Object Detection Networks on Convolutional Feature Maps
Shaoqing Ren, Kaiming He, Ross Girshick, Xiangyu Zhang, Jian Sun
TL;DR
This work introduces Networks on Convolutional feature maps (NoCs), a class of region-wise classifiers built on RoI-pooled convolutional features, and demonstrates that a deep, convolutional NoC is essential for high object-detection accuracy. Through extensive ablations on VOC07 with ZF and VGG backbones, it shows that deeper NoCs and conv-based classifiers outperform traditional MLPs and that scale-aware maxout further improves performance. Combining NoCs with Faster R-CNN architectures, including ResNet and GoogLeNet backbones, yields substantial gains on MS COCO and VOC benchmarks, arguing that classifier design on RoI-pooled features is as important as feature extraction depth.
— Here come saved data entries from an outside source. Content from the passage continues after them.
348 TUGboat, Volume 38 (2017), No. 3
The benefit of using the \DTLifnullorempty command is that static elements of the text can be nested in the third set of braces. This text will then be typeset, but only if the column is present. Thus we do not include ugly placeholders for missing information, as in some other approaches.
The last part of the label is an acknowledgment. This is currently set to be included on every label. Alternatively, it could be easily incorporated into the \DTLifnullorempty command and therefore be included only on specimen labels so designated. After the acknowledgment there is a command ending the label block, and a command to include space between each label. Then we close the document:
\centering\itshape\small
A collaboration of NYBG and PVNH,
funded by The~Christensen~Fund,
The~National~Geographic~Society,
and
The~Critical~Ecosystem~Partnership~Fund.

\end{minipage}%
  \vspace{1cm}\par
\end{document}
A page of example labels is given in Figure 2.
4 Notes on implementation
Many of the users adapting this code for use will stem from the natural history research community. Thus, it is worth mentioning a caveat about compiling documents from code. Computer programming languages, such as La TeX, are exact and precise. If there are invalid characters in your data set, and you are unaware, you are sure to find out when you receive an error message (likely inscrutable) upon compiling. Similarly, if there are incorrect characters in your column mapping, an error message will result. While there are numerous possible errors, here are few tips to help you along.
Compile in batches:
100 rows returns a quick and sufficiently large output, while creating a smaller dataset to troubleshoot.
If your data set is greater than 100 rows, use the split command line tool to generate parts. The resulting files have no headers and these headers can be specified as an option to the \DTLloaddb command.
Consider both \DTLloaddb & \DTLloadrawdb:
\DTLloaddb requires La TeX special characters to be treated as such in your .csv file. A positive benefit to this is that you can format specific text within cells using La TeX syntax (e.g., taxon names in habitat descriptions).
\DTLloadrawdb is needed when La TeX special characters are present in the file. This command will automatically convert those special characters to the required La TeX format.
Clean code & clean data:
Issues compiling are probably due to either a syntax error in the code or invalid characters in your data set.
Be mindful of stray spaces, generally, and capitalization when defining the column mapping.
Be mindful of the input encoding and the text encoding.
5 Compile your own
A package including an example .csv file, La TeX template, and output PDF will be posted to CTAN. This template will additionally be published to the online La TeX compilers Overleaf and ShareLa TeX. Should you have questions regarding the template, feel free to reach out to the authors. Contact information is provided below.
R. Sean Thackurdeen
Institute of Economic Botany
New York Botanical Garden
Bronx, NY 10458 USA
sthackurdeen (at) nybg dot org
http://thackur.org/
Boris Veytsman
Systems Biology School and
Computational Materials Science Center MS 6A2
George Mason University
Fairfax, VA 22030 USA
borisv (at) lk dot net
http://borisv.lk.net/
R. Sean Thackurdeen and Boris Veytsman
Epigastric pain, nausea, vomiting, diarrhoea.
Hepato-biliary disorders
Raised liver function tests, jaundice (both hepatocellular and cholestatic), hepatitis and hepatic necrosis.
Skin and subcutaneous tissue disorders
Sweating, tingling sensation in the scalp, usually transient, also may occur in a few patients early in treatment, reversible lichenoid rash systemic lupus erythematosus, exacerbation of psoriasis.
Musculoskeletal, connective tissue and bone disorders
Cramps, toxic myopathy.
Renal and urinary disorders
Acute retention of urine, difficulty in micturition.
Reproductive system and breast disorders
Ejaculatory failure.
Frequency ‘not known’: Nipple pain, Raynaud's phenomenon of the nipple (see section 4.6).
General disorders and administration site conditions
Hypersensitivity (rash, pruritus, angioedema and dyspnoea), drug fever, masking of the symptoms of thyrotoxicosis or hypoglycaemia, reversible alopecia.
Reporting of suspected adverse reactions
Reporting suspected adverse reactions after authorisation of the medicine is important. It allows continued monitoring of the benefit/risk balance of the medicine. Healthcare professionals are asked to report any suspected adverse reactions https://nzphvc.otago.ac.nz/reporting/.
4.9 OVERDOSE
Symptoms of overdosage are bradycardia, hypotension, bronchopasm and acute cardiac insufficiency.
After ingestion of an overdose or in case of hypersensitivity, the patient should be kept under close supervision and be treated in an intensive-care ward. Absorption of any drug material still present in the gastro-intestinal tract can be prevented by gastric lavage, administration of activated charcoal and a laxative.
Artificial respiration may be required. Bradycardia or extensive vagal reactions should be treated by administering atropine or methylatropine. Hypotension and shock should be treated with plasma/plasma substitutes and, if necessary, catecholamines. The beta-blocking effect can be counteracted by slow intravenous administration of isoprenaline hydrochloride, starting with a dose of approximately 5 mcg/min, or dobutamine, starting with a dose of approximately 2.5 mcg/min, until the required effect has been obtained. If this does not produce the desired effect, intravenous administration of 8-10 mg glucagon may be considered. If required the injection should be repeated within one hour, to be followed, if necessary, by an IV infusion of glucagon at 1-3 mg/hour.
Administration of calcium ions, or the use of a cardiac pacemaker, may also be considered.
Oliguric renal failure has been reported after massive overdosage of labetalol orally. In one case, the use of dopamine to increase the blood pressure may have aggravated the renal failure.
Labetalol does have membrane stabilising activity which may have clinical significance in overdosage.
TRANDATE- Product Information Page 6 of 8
The findings advocate integrating deep, convolutional NoCs into modern detectors to achieve top performance on challenging datasets.
Abstract
Most object detectors contain two important components: a feature extractor and an object classifier. The feature extractor has rapidly evolved with significant research efforts leading to better deep convolutional architectures. The object classifier, however, has not received much attention and many recent systems (like SPPnet and Fast/Faster R-CNN) use simple multi-layer perceptrons. This paper demonstrates that carefully designing deep networks for object classification is just as important. We experiment with region-wise classifier networks that use shared, region-independent convolutional features. We call them "Networks on Convolutional feature maps" (NoCs). We discover that aside from deep feature maps, a deep and convolutional per-region classifier is of particular importance for object detection, whereas latest superior image classification models (such as ResNets and GoogLeNets) do not directly lead to good detection accuracy without using such a per-region classifier. We show by experiments that despite the effective ResNets and Faster R-CNN systems, the design of NoCs is an essential element for the 1st-place winning entries in ImageNet and MS COCO challenges 2015.